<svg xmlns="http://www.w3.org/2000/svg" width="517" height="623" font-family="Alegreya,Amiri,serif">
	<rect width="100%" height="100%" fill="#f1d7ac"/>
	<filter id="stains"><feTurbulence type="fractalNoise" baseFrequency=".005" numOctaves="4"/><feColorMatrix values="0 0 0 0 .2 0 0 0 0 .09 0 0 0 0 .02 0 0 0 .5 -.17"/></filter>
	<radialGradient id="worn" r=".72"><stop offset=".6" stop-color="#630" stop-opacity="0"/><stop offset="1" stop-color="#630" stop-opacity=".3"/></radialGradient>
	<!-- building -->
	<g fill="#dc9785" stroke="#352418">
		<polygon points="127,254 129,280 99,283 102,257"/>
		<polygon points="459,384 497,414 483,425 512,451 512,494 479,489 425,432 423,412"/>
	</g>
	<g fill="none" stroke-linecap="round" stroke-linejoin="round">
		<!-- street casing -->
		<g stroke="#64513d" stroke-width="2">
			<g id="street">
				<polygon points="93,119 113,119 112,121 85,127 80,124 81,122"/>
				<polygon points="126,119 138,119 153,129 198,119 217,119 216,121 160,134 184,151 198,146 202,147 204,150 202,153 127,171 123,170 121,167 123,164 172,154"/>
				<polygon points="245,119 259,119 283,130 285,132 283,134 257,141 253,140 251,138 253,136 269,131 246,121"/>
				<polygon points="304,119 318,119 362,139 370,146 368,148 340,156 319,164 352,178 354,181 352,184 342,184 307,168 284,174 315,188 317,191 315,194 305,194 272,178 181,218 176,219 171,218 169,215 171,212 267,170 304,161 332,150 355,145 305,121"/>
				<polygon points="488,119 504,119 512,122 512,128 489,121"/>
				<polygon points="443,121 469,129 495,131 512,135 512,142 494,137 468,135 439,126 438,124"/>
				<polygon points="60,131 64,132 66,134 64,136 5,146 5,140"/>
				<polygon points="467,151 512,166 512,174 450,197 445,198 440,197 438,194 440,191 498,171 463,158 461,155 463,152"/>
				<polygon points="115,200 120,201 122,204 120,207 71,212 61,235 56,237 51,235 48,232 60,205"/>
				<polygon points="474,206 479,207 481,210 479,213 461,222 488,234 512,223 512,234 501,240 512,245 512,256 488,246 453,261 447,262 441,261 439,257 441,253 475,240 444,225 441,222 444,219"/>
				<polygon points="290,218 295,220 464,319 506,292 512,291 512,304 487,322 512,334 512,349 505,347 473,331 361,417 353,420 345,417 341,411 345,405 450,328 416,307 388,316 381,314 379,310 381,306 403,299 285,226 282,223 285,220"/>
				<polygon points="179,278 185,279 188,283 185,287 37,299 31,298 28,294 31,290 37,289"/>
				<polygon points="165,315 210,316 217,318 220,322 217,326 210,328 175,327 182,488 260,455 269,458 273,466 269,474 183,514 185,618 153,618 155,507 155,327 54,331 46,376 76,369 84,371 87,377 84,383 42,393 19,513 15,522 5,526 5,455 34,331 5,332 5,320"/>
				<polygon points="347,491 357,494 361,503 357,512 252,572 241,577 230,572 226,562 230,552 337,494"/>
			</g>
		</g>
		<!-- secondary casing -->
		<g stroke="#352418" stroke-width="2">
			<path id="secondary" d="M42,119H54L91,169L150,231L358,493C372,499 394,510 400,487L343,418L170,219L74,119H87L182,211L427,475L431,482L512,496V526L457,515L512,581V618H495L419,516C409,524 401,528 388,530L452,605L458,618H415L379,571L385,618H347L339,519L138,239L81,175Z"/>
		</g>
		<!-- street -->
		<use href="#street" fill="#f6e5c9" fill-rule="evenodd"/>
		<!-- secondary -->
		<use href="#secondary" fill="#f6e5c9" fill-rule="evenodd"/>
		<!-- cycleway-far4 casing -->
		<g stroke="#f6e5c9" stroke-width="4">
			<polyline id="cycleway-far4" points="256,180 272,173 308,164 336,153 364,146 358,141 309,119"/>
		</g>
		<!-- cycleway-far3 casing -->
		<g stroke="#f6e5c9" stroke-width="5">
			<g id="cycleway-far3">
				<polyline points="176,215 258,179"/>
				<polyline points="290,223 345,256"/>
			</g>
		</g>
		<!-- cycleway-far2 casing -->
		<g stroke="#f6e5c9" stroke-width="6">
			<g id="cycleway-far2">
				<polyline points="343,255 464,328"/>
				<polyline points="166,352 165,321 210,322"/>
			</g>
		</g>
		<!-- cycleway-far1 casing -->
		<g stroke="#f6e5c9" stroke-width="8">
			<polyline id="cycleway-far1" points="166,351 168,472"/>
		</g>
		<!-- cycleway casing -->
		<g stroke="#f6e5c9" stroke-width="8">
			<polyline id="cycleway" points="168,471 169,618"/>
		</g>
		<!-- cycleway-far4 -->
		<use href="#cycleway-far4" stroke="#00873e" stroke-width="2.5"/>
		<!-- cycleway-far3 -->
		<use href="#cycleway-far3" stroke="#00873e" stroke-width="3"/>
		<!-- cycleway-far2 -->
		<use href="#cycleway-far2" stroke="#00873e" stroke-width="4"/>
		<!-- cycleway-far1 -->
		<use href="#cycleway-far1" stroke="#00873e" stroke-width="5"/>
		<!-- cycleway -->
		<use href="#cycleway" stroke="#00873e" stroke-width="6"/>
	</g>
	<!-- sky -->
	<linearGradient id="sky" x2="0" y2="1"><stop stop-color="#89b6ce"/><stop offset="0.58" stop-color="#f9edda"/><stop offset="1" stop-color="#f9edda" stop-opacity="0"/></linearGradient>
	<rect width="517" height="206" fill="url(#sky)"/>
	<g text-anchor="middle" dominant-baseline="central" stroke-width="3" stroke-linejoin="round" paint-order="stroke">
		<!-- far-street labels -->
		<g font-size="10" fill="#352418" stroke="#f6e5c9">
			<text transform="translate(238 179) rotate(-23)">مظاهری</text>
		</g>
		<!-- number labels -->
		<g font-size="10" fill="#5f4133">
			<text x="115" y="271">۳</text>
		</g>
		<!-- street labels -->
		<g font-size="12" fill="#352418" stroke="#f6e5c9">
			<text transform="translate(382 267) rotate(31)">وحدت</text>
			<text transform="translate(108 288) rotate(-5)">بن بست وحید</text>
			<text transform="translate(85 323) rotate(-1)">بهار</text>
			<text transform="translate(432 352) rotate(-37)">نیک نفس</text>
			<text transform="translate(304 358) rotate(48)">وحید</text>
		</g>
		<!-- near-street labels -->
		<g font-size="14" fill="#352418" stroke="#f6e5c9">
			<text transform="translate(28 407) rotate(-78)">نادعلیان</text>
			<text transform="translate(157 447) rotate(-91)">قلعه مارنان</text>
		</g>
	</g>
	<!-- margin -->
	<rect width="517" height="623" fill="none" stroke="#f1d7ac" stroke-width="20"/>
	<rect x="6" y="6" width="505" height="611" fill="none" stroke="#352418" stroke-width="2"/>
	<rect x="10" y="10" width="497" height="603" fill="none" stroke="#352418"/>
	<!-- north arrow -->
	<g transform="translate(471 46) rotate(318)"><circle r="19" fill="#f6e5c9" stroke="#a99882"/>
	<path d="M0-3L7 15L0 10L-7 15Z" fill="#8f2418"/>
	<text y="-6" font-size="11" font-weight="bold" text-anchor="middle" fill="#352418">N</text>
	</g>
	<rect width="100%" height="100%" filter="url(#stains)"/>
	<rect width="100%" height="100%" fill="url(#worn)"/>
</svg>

Task directions
Copy all the records above exactly, missing none.

Written answer
<svg xmlns="http://www.w3.org/2000/svg" width="517" height="623" font-family="Alegreya,Amiri,serif">
	<rect width="100%" height="100%" fill="#f1d7ac"/>
	<filter id="stains"><feTurbulence type="fractalNoise" baseFrequency=".005" numOctaves="4"/><feColorMatrix values="0 0 0 0 .2 0 0 0 0 .09 0 0 0 0 .02 0 0 0 .5 -.17"/></filter>
	<radialGradient id="worn" r=".72"><stop offset=".6" stop-color="#630" stop-opacity="0"/><stop offset="1" stop-color="#630" stop-opacity=".3"/></radialGradient>
	<!-- building -->
	<g fill="#dc9785" stroke="#352418">
		<polygon points="127,254 129,280 99,283 102,257"/>
		<polygon points="459,384 497,414 483,425 512,451 512,494 479,489 425,432 423,412"/>
	</g>
	<g fill="none" stroke-linecap="round" stroke-linejoin="round">
		<!-- street casing -->
		<g stroke="#64513d" stroke-width="2">
			<g id="street">
				<polygon points="93,119 113,119 112,121 85,127 80,124 81,122"/>
				<polygon points="126,119 138,119 153,129 198,119 217,119 216,121 160,134 184,151 198,146 202,147 204,150 202,153 127,171 123,170 121,167 123,164 172,154"/>
				<polygon points="245,119 259,119 283,130 285,132 283,134 257,141 253,140 251,138 253,136 269,131 246,121"/>
				<polygon points="304,119 318,119 362,139 370,146 368,148 340,156 319,164 352,178 354,181 352,184 342,184 307,168 284,174 315,188 317,191 315,194 305,194 272,178 181,218 176,219 171,218 169,215 171,212 267,170 304,161 332,150 355,145 305,121"/>
				<polygon points="488,119 504,119 512,122 512,128 489,121"/>
				<polygon points="443,121 469,129 495,131 512,135 512,142 494,137 468,135 439,126 438,124"/>
				<polygon points="60,131 64,132 66,134 64,136 5,146 5,140"/>
				<polygon points="467,151 512,166 512,174 450,197 445,198 440,197 438,194 440,191 498,171 463,158 461,155 463,152"/>
				<polygon points="115,200 120,201 122,204 120,207 71,212 61,235 56,237 51,235 48,232 60,205"/>
				<polygon points="474,206 479,207 481,210 479,213 461,222 488,234 512,223 512,234 501,240 512,245 512,256 488,246 453,261 447,262 441,261 439,257 441,253 475,240 444,225 441,222 444,219"/>
				<polygon points="290,218 295,220 464,319 506,292 512,291 512,304 487,322 512,334 512,349 505,347 473,331 361,417 353,420 345,417 341,411 345,405 450,328 416,307 388,316 381,314 379,310 381,306 403,299 285,226 282,223 285,220"/>
				<polygon points="179,278 185,279 188,283 185,287 37,299 31,298 28,294 31,290 37,289"/>
				<polygon points="165,315 210,316 217,318 220,322 217,326 210,328 175,327 182,488 260,455 269,458 273,466 269,474 183,514 185,618 153,618 155,507 155,327 54,331 46,376 76,369 84,371 87,377 84,383 42,393 19,513 15,522 5,526 5,455 34,331 5,332 5,320"/>
				<polygon points="347,491 357,494 361,503 357,512 252,572 241,577 230,572 226,562 230,552 337,494"/>
			</g>
		</g>
		<!-- secondary casing -->
		<g stroke="#352418" stroke-width="2">
			<path id="secondary" d="M42,119H54L91,169L150,231L358,493C372,499 394,510 400,487L343,418L170,219L74,119H87L182,211L427,475L431,482L512,496V526L457,515L512,581V618H495L419,516C409,524 401,528 388,530L452,605L458,618H415L379,571L385,618H347L339,519L138,239L81,175Z"/>
		</g>
		<!-- street -->
		<use href="#street" fill="#f6e5c9" fill-rule="evenodd"/>
		<!-- secondary -->
		<use href="#secondary" fill="#f6e5c9" fill-rule="evenodd"/>
		<!-- cycleway-far4 casing -->
		<g stroke="#f6e5c9" stroke-width="4">
			<polyline id="cycleway-far4" points="256,180 272,173 308,164 336,153 364,146 358,141 309,119"/>
		</g>
		<!-- cycleway-far3 casing -->
		<g stroke="#f6e5c9" stroke-width="5">
			<g id="cycleway-far3">
				<polyline points="176,215 258,179"/>
				<polyline points="290,223 345,256"/>
			</g>
		</g>
		<!-- cycleway-far2 casing -->
		<g stroke="#f6e5c9" stroke-width="6">
			<g id="cycleway-far2">
				<polyline points="343,255 464,328"/>
				<polyline points="166,352 165,321 210,322"/>
			</g>
		</g>
		<!-- cycleway-far1 casing -->
		<g stroke="#f6e5c9" stroke-width="8">
			<polyline id="cycleway-far1" points="166,351 168,472"/>
		</g>
		<!-- cycleway casing -->
		<g stroke="#f6e5c9" stroke-width="8">
			<polyline id="cycleway" points="168,471 169,618"/>
		</g>
		<!-- cycleway-far4 -->
		<use href="#cycleway-far4" stroke="#00873e" stroke-width="2.5"/>
		<!-- cycleway-far3 -->
		<use href="#cycleway-far3" stroke="#00873e" stroke-width="3"/>
		<!-- cycleway-far2 -->
		<use href="#cycleway-far2" stroke="#00873e" stroke-width="4"/>
		<!-- cycleway-far1 -->
		<use href="#cycleway-far1" stroke="#00873e" stroke-width="5"/>
		<!-- cycleway -->
		<use href="#cycleway" stroke="#00873e" stroke-width="6"/>
	</g>
	<!-- sky -->
	<linearGradient id="sky" x2="0" y2="1"><stop stop-color="#89b6ce"/><stop offset="0.58" stop-color="#f9edda"/><stop offset="1" stop-color="#f9edda" stop-opacity="0"/></linearGradient>
	<rect width="517" height="206" fill="url(#sky)"/>
	<g text-anchor="middle" dominant-baseline="central" stroke-width="3" stroke-linejoin="round" paint-order="stroke">
		<!-- far-street labels -->
		<g font-size="10" fill="#352418" stroke="#f6e5c9">
			<text transform="translate(238 179) rotate(-23)">مظاهری</text>
		</g>
		<!-- number labels -->
		<g font-size="10" fill="#5f4133">
			<text x="115" y="271">۳</text>
		</g>
		<!-- street labels -->
		<g font-size="12" fill="#352418" stroke="#f6e5c9">
			<text transform="translate(382 267) rotate(31)">وحدت</text>
			<text transform="translate(108 288) rotate(-5)">بن بست وحید</text>
			<text transform="translate(85 323) rotate(-1)">بهار</text>
			<text transform="translate(432 352) rotate(-37)">نیک نفس</text>
			<text transform="translate(304 358) rotate(48)">وحید</text>
		</g>
		<!-- near-street labels -->
		<g font-size="14" fill="#352418" stroke="#f6e5c9">
			<text transform="translate(28 407) rotate(-78)">نادعلیان</text>
			<text transform="translate(157 447) rotate(-91)">قلعه مارنان</text>
		</g>
	</g>
	<!-- margin -->
	<rect width="517" height="623" fill="none" stroke="#f1d7ac" stroke-width="20"/>
	<rect x="6" y="6" width="505" height="611" fill="none" stroke="#352418" stroke-width="2"/>
	<rect x="10" y="10" width="497" height="603" fill="none" stroke="#352418"/>
	<!-- north arrow -->
	<g transform="translate(471 46) rotate(318)"><circle r="19" fill="#f6e5c9" stroke="#a99882"/>
	<path d="M0-3L7 15L0 10L-7 15Z" fill="#8f2418"/>
	<text y="-6" font-size="11" font-weight="bold" text-anchor="middle" fill="#352418">N</text>
	</g>
	<rect width="100%" height="100%" filter="url(#stains)"/>
	<rect width="100%" height="100%" fill="url(#worn)"/>
</svg>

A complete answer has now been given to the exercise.